Facts about Florence Harding

Florence Kling Harding died at 64 years old
Born: August 15, 1860
Birthplace: Marion, Ohio, United States
Best known as: U.S. President Warren G. Harding's wife

     

     

Florence Kling Harding Biography

Name at birth: Florence Mabel Kling

Florence Harding was the wife of U.S. president Warren G. Harding and served as First Lady from 1921 until the president’s unexpected death in 1923.

Born Florence Kling, she was the daughter of one of Marion, Ohio’s richest men. By the time she married Harding she’d already been abandoned by her first husband, Henry “Pete” DeWolfe, and had left her baby son, Marshall, to be raised by her parents.

She and Harding, a newspaper publisher in Marion, married in 1891 and Florence went to work managing his Marion Daily Star, from balancing the books to spanking the newsboys.

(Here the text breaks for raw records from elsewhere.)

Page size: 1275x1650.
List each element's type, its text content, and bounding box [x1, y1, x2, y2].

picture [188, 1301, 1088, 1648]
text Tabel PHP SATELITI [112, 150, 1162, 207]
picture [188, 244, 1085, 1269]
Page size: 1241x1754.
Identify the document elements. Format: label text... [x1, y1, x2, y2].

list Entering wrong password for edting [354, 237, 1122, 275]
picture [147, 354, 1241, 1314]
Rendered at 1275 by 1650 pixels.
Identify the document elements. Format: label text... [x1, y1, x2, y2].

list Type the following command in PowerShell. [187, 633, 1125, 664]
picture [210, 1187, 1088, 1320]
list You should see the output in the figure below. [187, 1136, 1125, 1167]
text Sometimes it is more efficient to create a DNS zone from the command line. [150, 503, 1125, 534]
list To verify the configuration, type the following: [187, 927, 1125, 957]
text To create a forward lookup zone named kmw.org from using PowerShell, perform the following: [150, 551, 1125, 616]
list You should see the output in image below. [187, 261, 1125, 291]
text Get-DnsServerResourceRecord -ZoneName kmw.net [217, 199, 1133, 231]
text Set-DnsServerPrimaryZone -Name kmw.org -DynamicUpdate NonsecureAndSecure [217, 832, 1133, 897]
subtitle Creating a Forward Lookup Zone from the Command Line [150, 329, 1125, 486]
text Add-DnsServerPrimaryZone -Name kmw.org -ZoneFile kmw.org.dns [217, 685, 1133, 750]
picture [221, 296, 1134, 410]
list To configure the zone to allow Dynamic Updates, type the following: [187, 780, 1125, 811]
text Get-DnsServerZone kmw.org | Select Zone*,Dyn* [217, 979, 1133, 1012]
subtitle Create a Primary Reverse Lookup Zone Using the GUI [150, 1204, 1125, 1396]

Harding got into politics in the late 1890s and by all accounts Florence was an active participant in his career. Depending on who’s telling the story, she was either an enthusiastic, driven supporter of her husband or she was an overbearing and ambitious nag. (Harding referred to her as “the Duchess,” a nickname open to interpretation.)

As First Lady she opened the White House to regular social activities and proved herself to be a savvy handler of the press. In the fall of 1922 she was seriously afflicted with a kidney infection (an off-and-on problem since having one kidney removed in 1905), but upon recovery she and the president took a trip to the West.

On 2 August 1923 President Harding died unexpectedly in a hotel in San Francisco, just as many of his administration’s scandals were coming to light.

After his death Mrs. Harding destroyed many of their papers and tried to distance herself from her husband’s cronies. She died fifteen months after her husband, before tales of his extramarital affairs became public.

Extra credit

Though no record exists for Florence Kling’s marriage to DeWolfe, she was granted a divorce in 1886… Her son grew up and had a son and daughter of his own before he died in 1915; when Harding was president it was not common knowledge that the First Lady was a grandmother… She was the first First Lady to vote for her husband (the 1920 election was the first in which women were allowed to vote)… Like First Lady Nancy Reagan, Mrs. Harding consulted an astrologer on political and personal matters… She famously once said “I have only one real hobby — my husband.”